Why We Benchmark When the Mind's Eye Goes Blind
When former Washington Capitals defenseman, Brian Pothier, suffered a concussion in a 2008 collision with Milan Lucic of the Boston Bruins, he expected the normal recovery time of two to three months. He continued to suffer near-constant nausea and dizziness long after the normal recovery period, however, sidelining him from even the most basic physical activity. Most frightening was the perplexing nature of his symptoms, which would sometimes subside only to come crashing back as soon as he stood upright.
The 11 months following the injury were defined by non-stop visits to neurologists, all running the same scans, all trying to find answers behind why his concussion-related symptoms remained. An answer began to form when Dr. James Kelley of Aurora, Colorado discovered an abnormality, not in Pothier’s brain, but in his fourth cranial nerve – the vision pathway from the brain to the eye. Suspecting the damage resulted from the collision with Lucic, Kelly sent Pothier to see vision specialist Dr. Susan Durham, in Cary, North Carolina. What Durham found challenged every concussion-related assumption about Pothier’s condition. The concussion had healed, but he had astigmatism.
Pothier needed glasses.
Cognitive Bias
Milan Lucic delivered the body check that damaged Pothier’s cranial nerve, but cognitive bias cost him 11 months out of his career. Cognitive bias is the most common of human frailties, allowing us to decide what we believe and then cherry pick the facts to fill the puzzle. We use it to convince ourselves that our choices grow from knowledge, when they merely externalize a worldview. Bias creates the tunnel vision within our mind’s eye that allows us to focus entirely on an expected but wrong pathway, while leaving us blind to unexpected but often better directions. In Pothier’s case, it was the bias that his symptoms related to the previous concussion rather than a different problem altogether – his altered vision secondarily related to the blow from Lucic.

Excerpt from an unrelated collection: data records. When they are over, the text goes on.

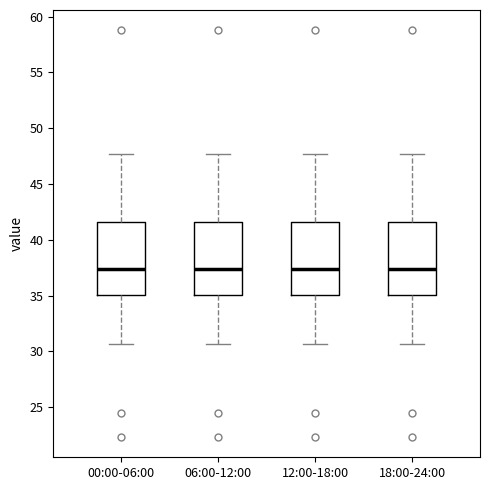

Where is the lower edge of the box for 06:00-12:00 on the y-axis? The values are not printed on the chart, so give them approximately, as read against the axis.

35.0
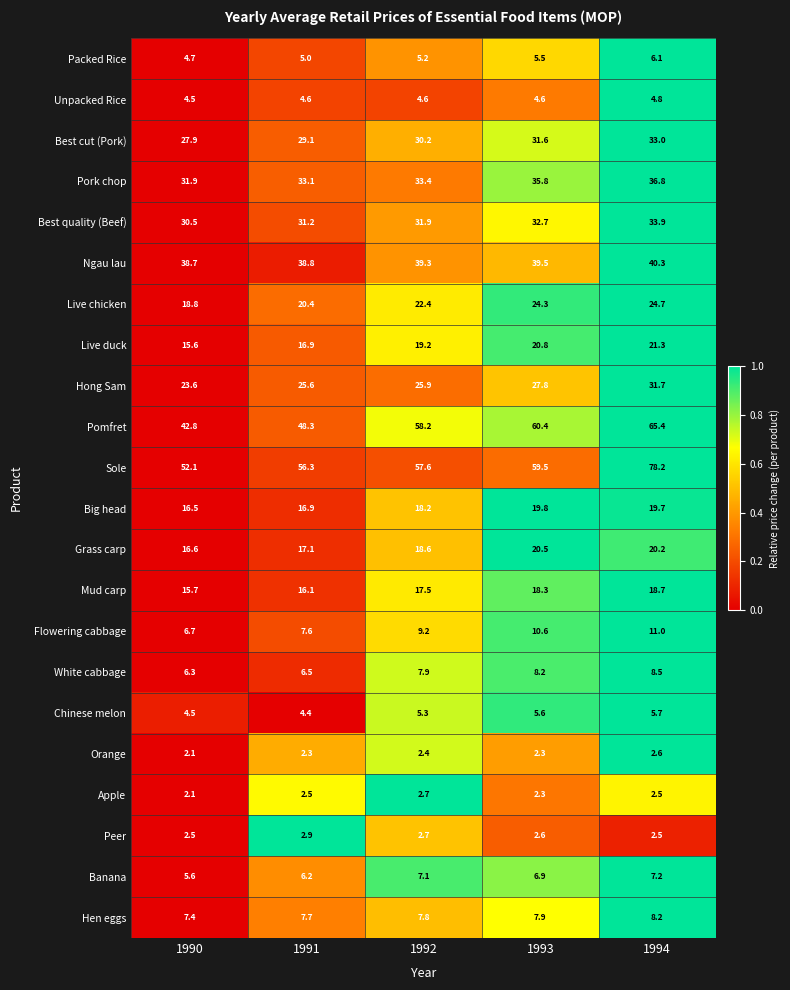

How many series are shown in this chart?

22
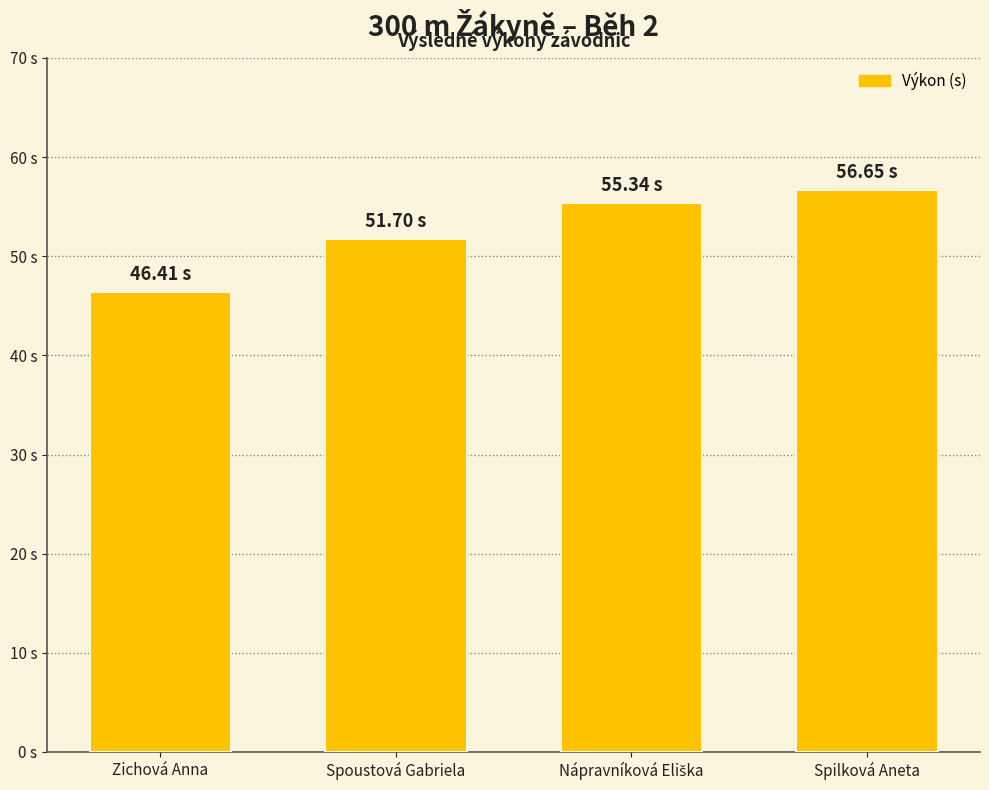

Which label corresponds to the largest value in the chart?

Spilková Aneta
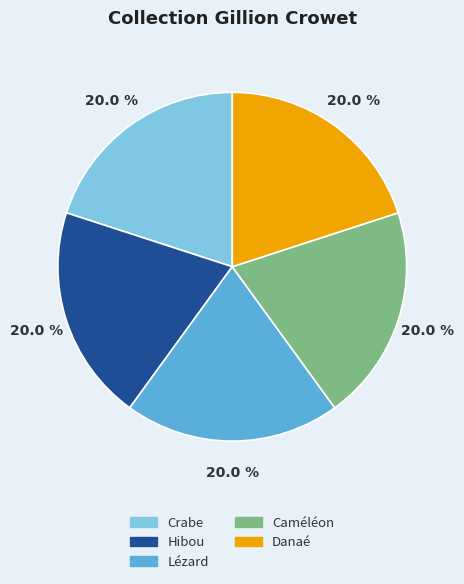

Does any single category account for the majority?

No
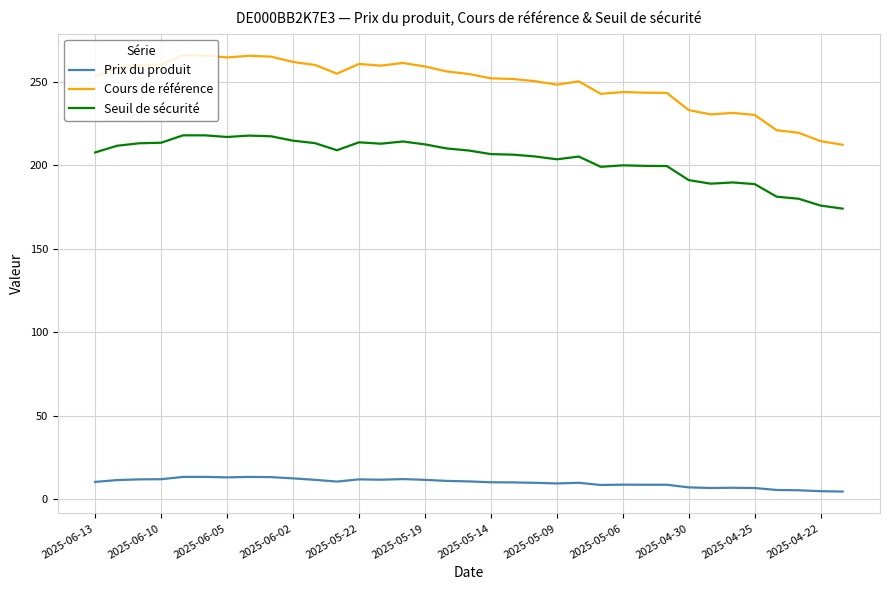

Which series has the largest total across all categories?

Cours de référence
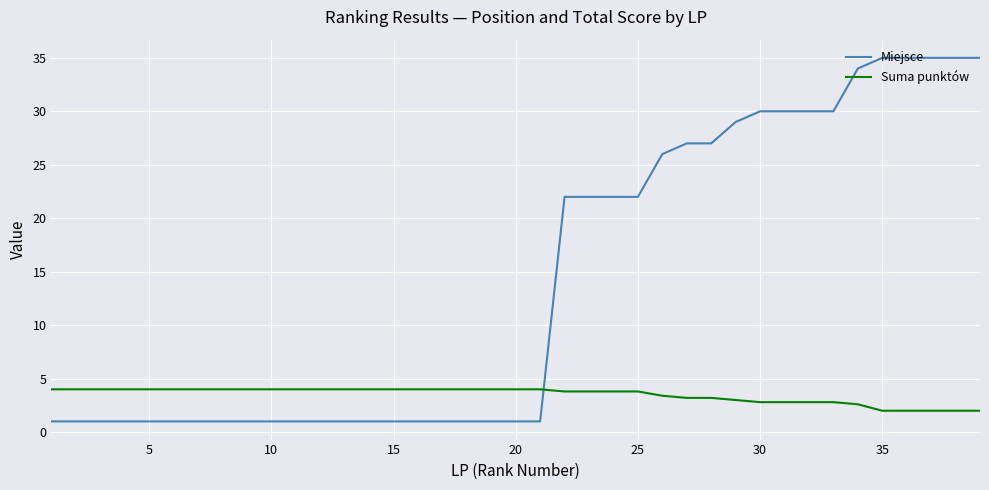

What is the difference between the maximum and minimum values in the Suma punktów series?

2.0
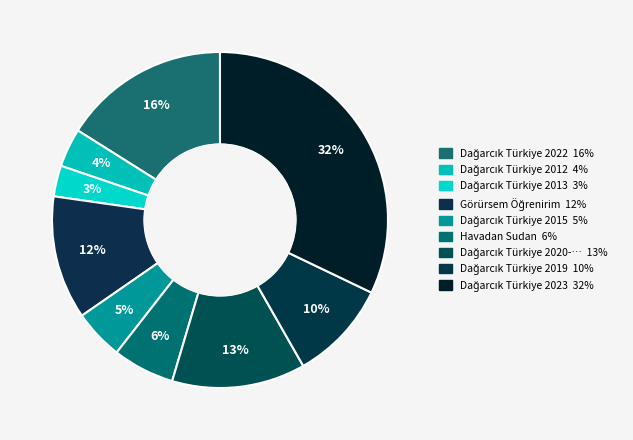

How many slices are in this pie chart?

9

Cognitive bias is the result of a failure to check our assumptions -- a refusal to ask ourselves whether what we have always believed remains true, has evolved, or whether it was ever true at all. We have all seen this phenomenon. The pain of watching a highly-valued employee fail in a role they are unsuited for, simply because we never took time to assess what the position demanded. Or, standing in amazement while a formerly underperforming employee moved to another position of equal difficulty and transformed the work role.
Outsmarting Our Mind’s Eye
Without a ground-level review of what critical positions require from the people who fill them, cognitive bias relegates resource decisions to the stuff of “folklore," drawing on rationales such as, “Well, this is how we’ve always done it,” or, “Well, Mary’s got seniority. She should get the promotion.” The older and more established our organizations are – the longer the historical mindset – the more folklore we have available on which to draw. Also, the older the organization, the more difficult it becomes for its leaders to see a need for change.
MasterMinds Leadership works with companies and non-profit organizations to outsmart the mind’s eye of cognitive bias by benchmarking. Benchmarking instills analytic rigor in personnel decisions through a process where industry-standard assessment tools strip down required competencies and styles to their barest form, so that hiring managers can find the best matches for their positions. Critical for new hires as well as forming developmental plans for existing employees, benchmarking helps organizations check assumptions, biases, and expectations, ensuring that hiring and developmental decisions are based on current realities rather than cognitive bias.
Choices
I was once part of an organization that did not benchmark positions. When I counseled a difficult employee on the friction his behavior was creating on his team, he responded, “I like my illusions that everyone loves me. So, I think I’ll just stick to those.” As an organizational leader, I did not have the luxury of his illusions and he soon found another opportunity. Every decision is a choice. Organizations can choose to endure the short-term pain of benchmarking for the right solution or risk the long-term pain of poor personnel decisions later. One is clearly better than the other.